Princeton University

School of Engineering & Applied Science

Hypothesis testing perspectives on generative adversarial networks and differential privacy

Sewoong Oh, UIUC
B205 Engineering Quadrangle
Thursday, March 15, 2018 - 4:30pm

We bring the tools from Blackwell’s seminal result on comparing two stochastic experiments from 1953, to shine new lights on two modern applications of great interest: Generative Adversarial Networks (GAN) and Differential Privacy (DP). Binary hypothesis testing is at the center of both applications, and we propose new data processing inequalities that allow us to discover new algorithms, provide sharper analyses, and provide simpler proofs. 

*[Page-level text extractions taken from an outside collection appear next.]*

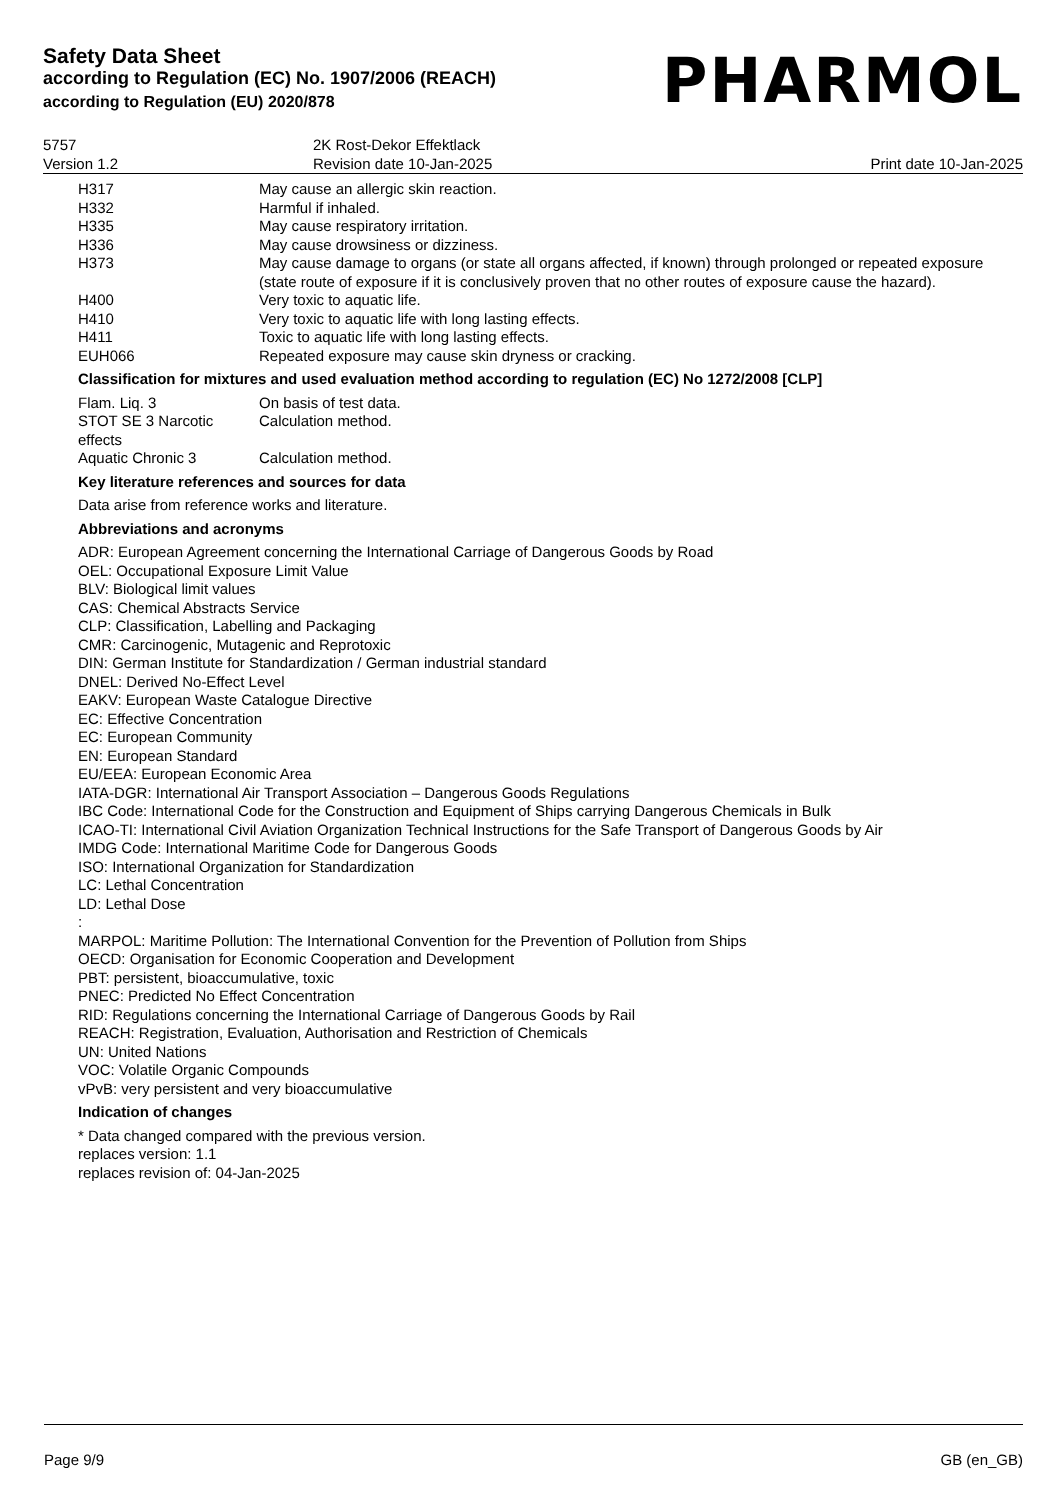Safety Data Sheet
according to Regulation (EC) No. 1907/2006 (REACH)
according to Regulation (EU) 2020/878
PHARMOL
5757
Version 1.2
2K Rost-Dekor Effektlack
Revision date 10-Jan-2025
Print date 10-Jan-2025
| H317 | May cause an allergic skin reaction. |
| H332 | Harmful if inhaled. |
| H335 | May cause respiratory irritation. |
| H336 | May cause drowsiness or dizziness. |
| H373 | May cause damage to organs (or state all organs affected, if known) through prolonged or repeated exposure (state route of exposure if it is conclusively proven that no other routes of exposure cause the hazard). |
| H400 | Very toxic to aquatic life. |
| H410 | Very toxic to aquatic life with long lasting effects. |
| H411 | Toxic to aquatic life with long lasting effects. |
| EUH066 | Repeated exposure may cause skin dryness or cracking. |
Classification for mixtures and used evaluation method according to regulation (EC) No 1272/2008 [CLP]
| Flam. Liq. 3 | On basis of test data. |
| STOT SE 3 Narcotic effects | Calculation method. |
| Aquatic Chronic 3 | Calculation method. |
Key literature references and sources for data
Data arise from reference works and literature.
Abbreviations and acronyms
ADR: European Agreement concerning the International Carriage of Dangerous Goods by Road
OEL: Occupational Exposure Limit Value
BLV: Biological limit values
CAS: Chemical Abstracts Service
CLP: Classification, Labelling and Packaging
CMR: Carcinogenic, Mutagenic and Reprotoxic
DIN: German Institute for Standardization / German industrial standard
DNEL: Derived No-Effect Level
EAKV: European Waste Catalogue Directive
EC: Effective Concentration
EC: European Community
EN: European Standard
EU/EEA: European Economic Area
IATA-DGR: International Air Transport Association – Dangerous Goods Regulations
IBC Code: International Code for the Construction and Equipment of Ships carrying Dangerous Chemicals in Bulk
ICAO-TI: International Civil Aviation Organization Technical Instructions for the Safe Transport of Dangerous Goods by Air
IMDG Code: International Maritime Code for Dangerous Goods
ISO: International Organization for Standardization
LC: Lethal Concentration
LD: Lethal Dose
:
MARPOL: Maritime Pollution: The International Convention for the Prevention of Pollution from Ships
OECD: Organisation for Economic Cooperation and Development
PBT: persistent, bioaccumulative, toxic
PNEC: Predicted No Effect Concentration
RID: Regulations concerning the International Carriage of Dangerous Goods by Rail
REACH: Registration, Evaluation, Authorisation and Restriction of Chemicals
UN: United Nations
VOC: Volatile Organic Compounds
vPvB: very persistent and very bioaccumulative
Indication of changes
* Data changed compared with the previous version.
replaces version: 1.1
replaces revision of: 04-Jan-2025
Page 9/9 GB (en_GB)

In the case of training GANs, two neural networks (a generator and a critic) are trained with competing objectives (hence the name adversarial networks). A generator aims to generate realistic samples, while a critic aims to detect whether a sample is real or fake. By jointly training with the critic, the generator will learn to fool the critic and generate realistic samples. One of the major challenges in GAN is known as “mode collapse”; the lack of diversity in the generated samples. We address mode collapse by proposing a new training framework, where the critic is fed with multiple samples jointly (which we call packing), as opposed to each sample separately as done in standard GAN training. With this simple but fundamental departure from existing GANs, experimental results show that the diversity of the generated samples improve significantly. We analyze this practical gain by first providing a formal mathematical definition of mode collapse and making a fundamental connection between the idea of packing and the intensity of mode collapse. The analyses critically rely on operational interpretation of hypothesis testing and corresponding data processing inequalities.

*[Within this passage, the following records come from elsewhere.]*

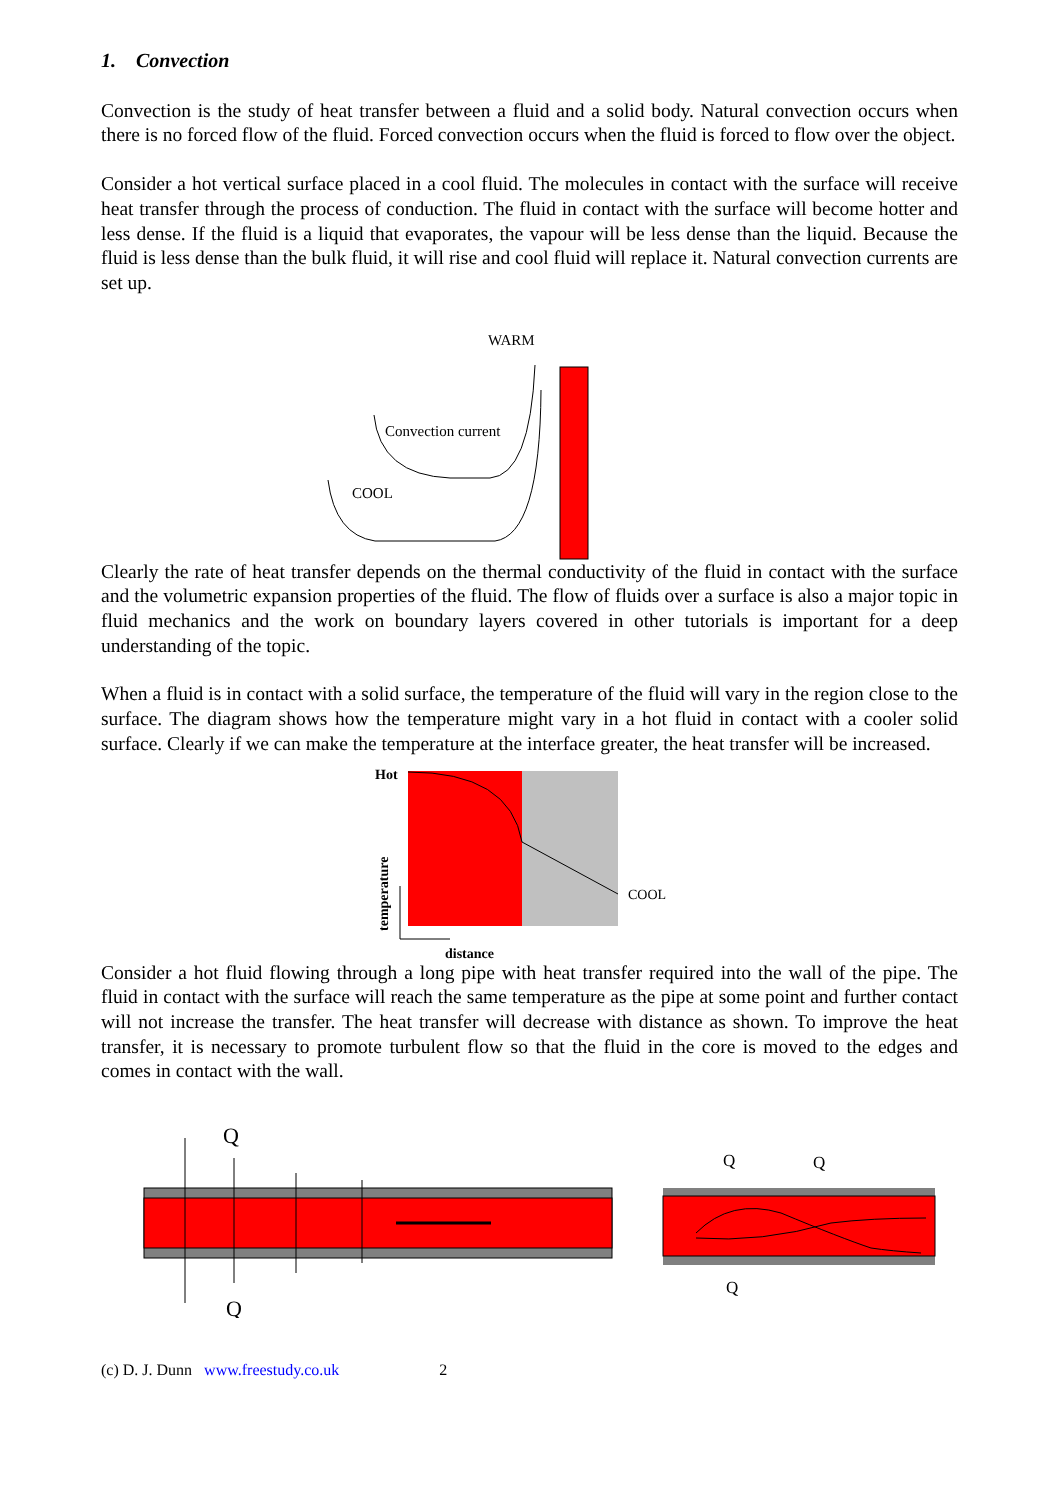1. Convection
Convection is the study of heat transfer between a fluid and a solid body. Natural convection occurs when there is no forced flow of the fluid. Forced convection occurs when the fluid is forced to flow over the object.
Consider a hot vertical surface placed in a cool fluid. The molecules in contact with the surface will receive heat transfer through the process of conduction. The fluid in contact with the surface will become hotter and less dense. If the fluid is a liquid that evaporates, the vapour will be less dense than the liquid. Because the fluid is less dense than the bulk fluid, it will rise and cool fluid will replace it. Natural convection currents are set up.
WARM
Convection current
COOL
Clearly the rate of heat transfer depends on the thermal conductivity of the fluid in contact with the surface and the volumetric expansion properties of the fluid. The flow of fluids over a surface is also a major topic in fluid mechanics and the work on boundary layers covered in other tutorials is important for a deep understanding of the topic.
When a fluid is in contact with a solid surface, the temperature of the fluid will vary in the region close to the surface. The diagram shows how the temperature might vary in a hot fluid in contact with a cooler solid surface. Clearly if we can make the temperature at the interface greater, the heat transfer will be increased.
Hot
COOL
temperature
distance
Consider a hot fluid flowing through a long pipe with heat transfer required into the wall of the pipe. The fluid in contact with the surface will reach the same temperature as the pipe at some point and further contact will not increase the transfer. The heat transfer will decrease with distance as shown. To improve the heat transfer, it is necessary to promote turbulent flow so that the fluid in the core is moved to the edges and comes in contact with the wall.
Q
Q
Q
Q
Q
(c) D. J. Dunn www.freestudy.co.uk 2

In the case of DP, we address one of the most fundamental questions in differential privacy: how much privacy is lost after k differentially private queries to a database? More privacy is lost as the same database is accessed multiple times, and it is of fundamental interest to characterize the level of privacy degradation. We introduce a new operational interpretation of DP, that provides a complete answer to this question. We give an exact characterization of how privacy degrades as a function of the individual privacy guarantee of each query. The key innovation is the introduction of an operational interpretation (involving hypothesis testing) to differential privacy and the use of the corresponding data processing inequalities.

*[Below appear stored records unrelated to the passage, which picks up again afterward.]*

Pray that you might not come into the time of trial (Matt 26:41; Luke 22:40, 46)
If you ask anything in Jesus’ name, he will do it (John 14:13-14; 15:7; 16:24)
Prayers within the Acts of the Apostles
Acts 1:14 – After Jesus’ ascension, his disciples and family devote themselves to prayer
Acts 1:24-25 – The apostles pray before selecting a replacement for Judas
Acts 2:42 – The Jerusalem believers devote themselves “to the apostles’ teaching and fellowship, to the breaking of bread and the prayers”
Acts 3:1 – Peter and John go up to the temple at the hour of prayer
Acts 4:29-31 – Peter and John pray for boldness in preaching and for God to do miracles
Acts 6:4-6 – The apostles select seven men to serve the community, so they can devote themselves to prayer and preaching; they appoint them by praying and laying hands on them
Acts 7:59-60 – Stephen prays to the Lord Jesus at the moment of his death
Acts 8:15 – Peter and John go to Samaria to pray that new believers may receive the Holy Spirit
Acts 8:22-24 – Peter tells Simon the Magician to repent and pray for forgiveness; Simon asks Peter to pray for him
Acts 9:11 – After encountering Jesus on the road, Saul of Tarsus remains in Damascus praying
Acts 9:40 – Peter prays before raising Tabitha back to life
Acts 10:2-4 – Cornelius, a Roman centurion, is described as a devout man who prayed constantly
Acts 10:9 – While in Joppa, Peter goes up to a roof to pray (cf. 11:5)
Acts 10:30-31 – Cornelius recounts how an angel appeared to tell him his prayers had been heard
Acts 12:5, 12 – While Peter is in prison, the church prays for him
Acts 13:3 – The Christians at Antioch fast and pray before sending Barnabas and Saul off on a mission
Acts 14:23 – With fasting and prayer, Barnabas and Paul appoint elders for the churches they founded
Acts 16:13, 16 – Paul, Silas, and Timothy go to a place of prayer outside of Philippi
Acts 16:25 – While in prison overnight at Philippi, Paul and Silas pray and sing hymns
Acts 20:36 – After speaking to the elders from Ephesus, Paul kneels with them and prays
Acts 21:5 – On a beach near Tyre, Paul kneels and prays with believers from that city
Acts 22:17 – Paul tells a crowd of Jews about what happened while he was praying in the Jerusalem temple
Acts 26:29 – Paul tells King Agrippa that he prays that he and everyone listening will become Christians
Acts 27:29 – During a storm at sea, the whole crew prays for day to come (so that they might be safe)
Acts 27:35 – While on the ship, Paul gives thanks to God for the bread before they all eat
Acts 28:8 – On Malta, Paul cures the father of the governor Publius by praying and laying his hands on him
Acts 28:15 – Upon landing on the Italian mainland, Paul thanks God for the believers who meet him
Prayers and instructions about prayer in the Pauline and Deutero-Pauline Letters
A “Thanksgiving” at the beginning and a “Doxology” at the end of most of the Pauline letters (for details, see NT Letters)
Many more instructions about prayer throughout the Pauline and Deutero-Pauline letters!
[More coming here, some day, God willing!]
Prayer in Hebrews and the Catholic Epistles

Sewoong Oh is an Assistant Professor of Industrial and Enterprise Systems Engineering at UIUC. He received his PhD from the department of Electrical Engineering at Stanford University. Following his PhD, he worked as a postdoctoral researcher at Laboratory for Information and Decision Systems (LIDS) at MIT. His research interest is in theoretical machine learning, including spectral methods, ranking, crowdsourcing, estimation of information measures, differential privacy, and generative adversarial networks. He was co-awarded the best paper award at the SIGMETRICS in 2015, NSF CAREER award in 2016 and GOOGLE Faculty Research Award.